Ноги подкосились, я опустился на палубу и, видно, на какое-то время заснул. После сна в голове просветлело, однако рану стянуло, и каждое движение причиняло нестерпимую боль. На коленях, помогая себе одной рукой, я добрался до душевой, где хранилась аптечка; содрав рубаху, залил открытые раны неразбавленным раствором акрифлавина, обложил стерильными тампонами и, как мог, заклеил пластырем.
Снова одолело головокружение, и, отключившись, я рухнул на покрытый линолеумом пол.
Сознание вернулось вместе с совершенной пустотой в голове и неимоверной слабостью в теле. Я до предела напрягся, соорудил подвеску для раненой руки и поднялся на мостик, преодолевая боль и тошноту.
«Плясунья», как всегда, оказалась на высоте – двигатели завелись с полоборота.
– Домой, милая, – прошептал я, включив систему авторулевого и задав приблизительное направление.

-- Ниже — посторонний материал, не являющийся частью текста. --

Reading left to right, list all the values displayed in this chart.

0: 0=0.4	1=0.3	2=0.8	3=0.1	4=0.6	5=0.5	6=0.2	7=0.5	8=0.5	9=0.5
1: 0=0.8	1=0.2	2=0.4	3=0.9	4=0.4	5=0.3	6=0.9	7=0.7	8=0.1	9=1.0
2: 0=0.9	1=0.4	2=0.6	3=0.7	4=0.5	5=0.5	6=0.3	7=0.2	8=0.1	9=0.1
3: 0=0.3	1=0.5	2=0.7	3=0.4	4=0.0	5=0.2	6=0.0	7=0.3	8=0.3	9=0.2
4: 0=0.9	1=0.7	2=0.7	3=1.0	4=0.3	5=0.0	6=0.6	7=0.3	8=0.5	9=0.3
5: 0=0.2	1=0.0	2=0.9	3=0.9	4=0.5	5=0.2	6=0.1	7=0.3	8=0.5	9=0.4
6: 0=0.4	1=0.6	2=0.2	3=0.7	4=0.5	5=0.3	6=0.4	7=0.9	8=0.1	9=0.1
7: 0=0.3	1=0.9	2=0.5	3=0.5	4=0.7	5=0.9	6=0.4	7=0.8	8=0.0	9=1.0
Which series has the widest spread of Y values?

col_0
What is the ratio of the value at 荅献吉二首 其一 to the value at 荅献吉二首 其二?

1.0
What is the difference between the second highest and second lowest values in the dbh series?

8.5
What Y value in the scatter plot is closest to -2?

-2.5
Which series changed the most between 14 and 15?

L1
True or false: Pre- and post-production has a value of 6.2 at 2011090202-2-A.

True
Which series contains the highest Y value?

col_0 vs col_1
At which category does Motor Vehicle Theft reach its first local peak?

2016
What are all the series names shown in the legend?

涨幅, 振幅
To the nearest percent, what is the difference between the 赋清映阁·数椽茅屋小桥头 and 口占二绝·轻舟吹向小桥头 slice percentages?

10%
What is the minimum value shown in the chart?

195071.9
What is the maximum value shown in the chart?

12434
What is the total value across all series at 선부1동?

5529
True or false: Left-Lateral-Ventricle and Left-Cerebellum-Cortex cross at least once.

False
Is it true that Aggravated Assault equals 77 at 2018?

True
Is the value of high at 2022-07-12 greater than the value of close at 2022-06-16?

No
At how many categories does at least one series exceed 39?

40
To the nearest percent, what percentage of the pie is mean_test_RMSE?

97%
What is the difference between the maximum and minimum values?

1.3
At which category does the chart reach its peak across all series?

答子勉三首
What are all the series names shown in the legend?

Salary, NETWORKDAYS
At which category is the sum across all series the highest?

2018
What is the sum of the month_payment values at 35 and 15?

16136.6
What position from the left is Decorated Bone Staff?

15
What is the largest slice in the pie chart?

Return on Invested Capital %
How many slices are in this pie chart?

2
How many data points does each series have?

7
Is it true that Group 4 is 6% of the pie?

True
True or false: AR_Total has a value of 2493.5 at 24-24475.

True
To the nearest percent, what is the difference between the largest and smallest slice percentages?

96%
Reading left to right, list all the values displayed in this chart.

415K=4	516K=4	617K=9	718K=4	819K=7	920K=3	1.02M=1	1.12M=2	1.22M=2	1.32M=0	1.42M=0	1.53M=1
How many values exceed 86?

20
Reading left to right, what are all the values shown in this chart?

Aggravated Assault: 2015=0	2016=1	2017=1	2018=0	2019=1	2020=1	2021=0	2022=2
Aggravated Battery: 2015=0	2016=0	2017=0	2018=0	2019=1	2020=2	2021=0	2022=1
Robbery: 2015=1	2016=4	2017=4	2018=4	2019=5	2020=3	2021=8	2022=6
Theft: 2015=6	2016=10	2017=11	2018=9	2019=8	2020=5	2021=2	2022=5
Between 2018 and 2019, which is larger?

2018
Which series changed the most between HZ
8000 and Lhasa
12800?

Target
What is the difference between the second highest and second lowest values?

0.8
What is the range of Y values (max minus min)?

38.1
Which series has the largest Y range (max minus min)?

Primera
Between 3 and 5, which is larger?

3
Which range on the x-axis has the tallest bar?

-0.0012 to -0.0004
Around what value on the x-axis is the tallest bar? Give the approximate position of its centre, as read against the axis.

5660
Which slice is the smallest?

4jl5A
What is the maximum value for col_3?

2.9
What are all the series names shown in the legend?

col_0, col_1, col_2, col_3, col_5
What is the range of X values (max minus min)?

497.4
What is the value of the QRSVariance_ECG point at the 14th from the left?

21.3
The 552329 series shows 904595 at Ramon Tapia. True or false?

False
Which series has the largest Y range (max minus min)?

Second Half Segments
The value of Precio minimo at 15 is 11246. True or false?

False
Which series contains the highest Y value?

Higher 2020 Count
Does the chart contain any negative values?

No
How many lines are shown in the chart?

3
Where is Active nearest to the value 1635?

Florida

«Плясунья» стала на курс, а у меня снова потемнело в глазах. Растянувшись на палубе, я охотно провалился в желанное забытьё.
К жизни меня очень вовремя вернуло изменившееся поведение лодки. Она больше не прыгала и не раскачивалась на высоких волнах Мозамбикского пролива, а легко шла в спокойной воде. Быстро сгущались сумерки.